I guess i'm incredibly fortunate. I've never even heard of a team not using version control (for example) in any company i've worked in let alone experienced it myself

Oh hey, love your blog! Glad I’m not alone in my assessment.

I don’t think that’s harsh at all. With the low barrier to entry and the high potential earnings, a lot of people joined for the paycheck and are profoundly uninterested in digging deeper. If anything, it’s surprising there’s as much competence as there is.

Excellence is something quite different. I’ve been in the presence of excellence. Excellence makes everybody in the room act smarter and smooths the path to competence. It shows you the way and gives you new ways of understanding the world. It’s truly rare, not 20%, maybe 0.2%.

I think I agree ( with some asterisks ). On this very forum, at one point someone suggested that lspci is some sort of higher level of command that is some sort of sign that the person is competent. They were not even arguing proxy for something else, but suggested that just knowing it somehow indicates a person that knows that area.

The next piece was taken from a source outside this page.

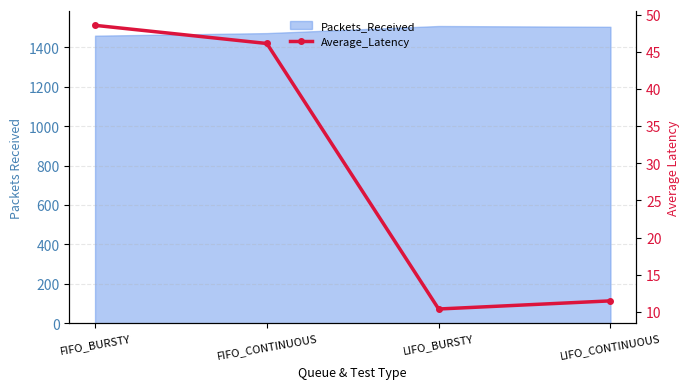

At which label is the value closest to 29?

FIFO_CONTINUOUS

Obviously, knowing one command is not mastery. It is not even competence for that matter. It is just one piece of information and how you use it determines whether you are considered competent or not.

I work in heavily regulated corporate and I sometimes yearn for a fintech or other startup, but, honestly, after all those years, I am not sure if I even would make it. My mind has not been built for competent. It was built for compliance and CYA.